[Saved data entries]
================
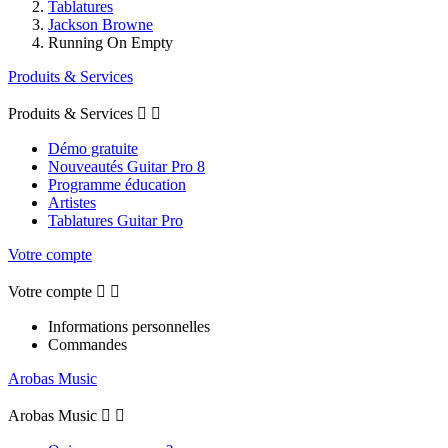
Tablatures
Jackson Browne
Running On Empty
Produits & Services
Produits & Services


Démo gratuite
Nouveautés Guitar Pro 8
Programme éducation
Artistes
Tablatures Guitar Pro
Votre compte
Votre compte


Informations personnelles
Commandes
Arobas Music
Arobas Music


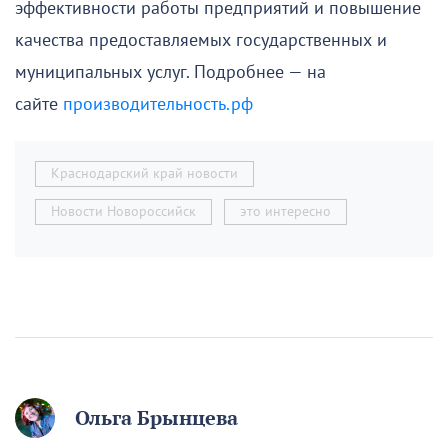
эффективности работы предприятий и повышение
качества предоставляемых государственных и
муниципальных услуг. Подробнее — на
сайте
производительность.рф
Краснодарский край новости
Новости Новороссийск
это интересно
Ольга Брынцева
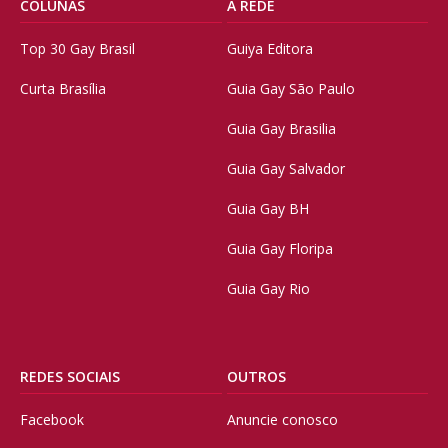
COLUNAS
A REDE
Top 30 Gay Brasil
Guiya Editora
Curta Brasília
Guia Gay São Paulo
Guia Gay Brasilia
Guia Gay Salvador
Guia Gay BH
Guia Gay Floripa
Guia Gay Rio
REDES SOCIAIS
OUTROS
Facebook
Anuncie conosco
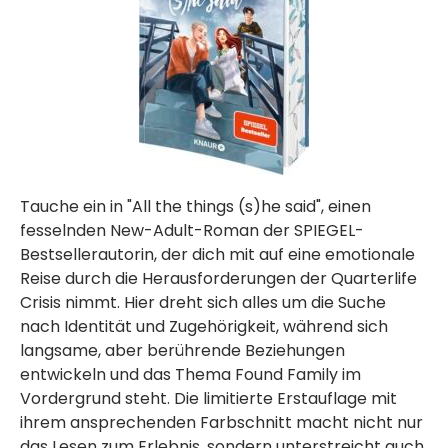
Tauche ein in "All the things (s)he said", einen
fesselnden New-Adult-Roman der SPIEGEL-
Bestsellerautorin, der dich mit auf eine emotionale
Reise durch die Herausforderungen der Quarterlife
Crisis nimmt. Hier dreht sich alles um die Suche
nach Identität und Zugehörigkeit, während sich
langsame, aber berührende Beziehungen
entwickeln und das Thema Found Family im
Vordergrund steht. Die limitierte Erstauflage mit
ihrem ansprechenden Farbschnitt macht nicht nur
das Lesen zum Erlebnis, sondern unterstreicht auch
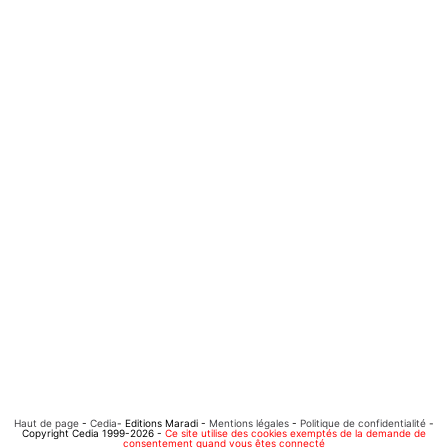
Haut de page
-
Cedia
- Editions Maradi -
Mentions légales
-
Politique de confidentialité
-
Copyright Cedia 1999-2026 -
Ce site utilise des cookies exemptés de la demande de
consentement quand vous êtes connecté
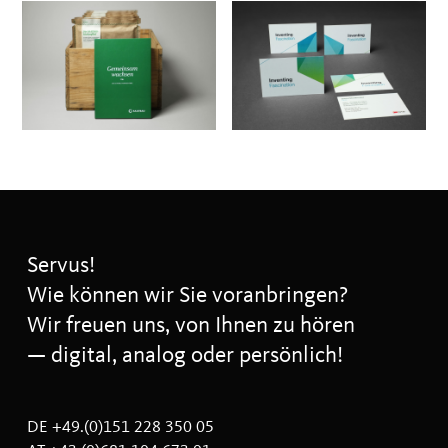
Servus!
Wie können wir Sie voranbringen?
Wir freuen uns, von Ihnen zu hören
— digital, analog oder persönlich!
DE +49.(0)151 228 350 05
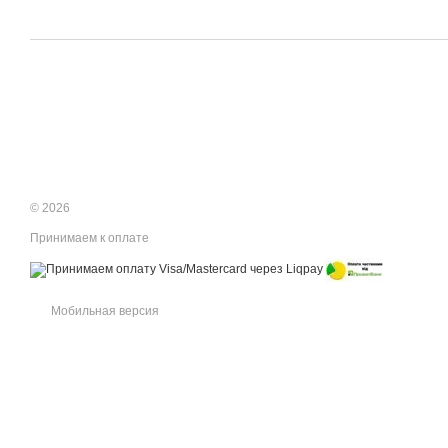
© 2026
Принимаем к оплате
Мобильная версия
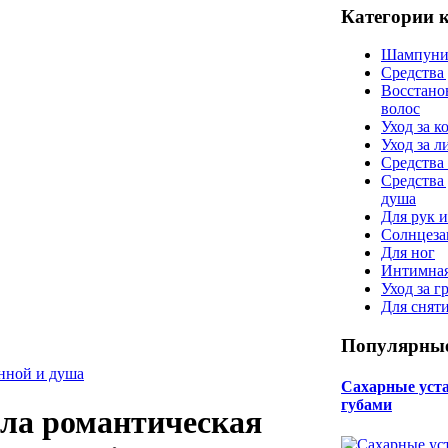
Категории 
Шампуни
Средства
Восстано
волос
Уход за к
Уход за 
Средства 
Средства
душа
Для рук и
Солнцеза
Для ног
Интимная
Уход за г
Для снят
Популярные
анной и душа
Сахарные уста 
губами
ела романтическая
================
In the answer, include exactly the lines from the top of the entries through the line containing "Crisis nimmt. Hier", and nothing else, not even the pictures.

Tablatures
Jackson Browne
Running On Empty
Produits & Services
Produits & Services


Démo gratuite
Nouveautés Guitar Pro 8
Programme éducation
Artistes
Tablatures Guitar Pro
Votre compte
Votre compte


Informations personnelles
Commandes
Arobas Music
Arobas Music


эффективности работы предприятий и повышение
качества предоставляемых государственных и
муниципальных услуг. Подробнее — на
сайте
производительность.рф
Краснодарский край новости
Новости Новороссийск
это интересно
Ольга Брынцева
COLUNAS
A REDE
Top 30 Gay Brasil
Guiya Editora
Curta Brasília
Guia Gay São Paulo
Guia Gay Brasilia
Guia Gay Salvador
Guia Gay BH
Guia Gay Floripa
Guia Gay Rio
REDES SOCIAIS
OUTROS
Facebook
Anuncie conosco
Tauche ein in "All the things (s)he said", einen
fesselnden New-Adult-Roman der SPIEGEL-
Bestsellerautorin, der dich mit auf eine emotionale
Reise durch die Herausforderungen der Quarterlife
Crisis nimmt. Hier dreht sich alles um die Suche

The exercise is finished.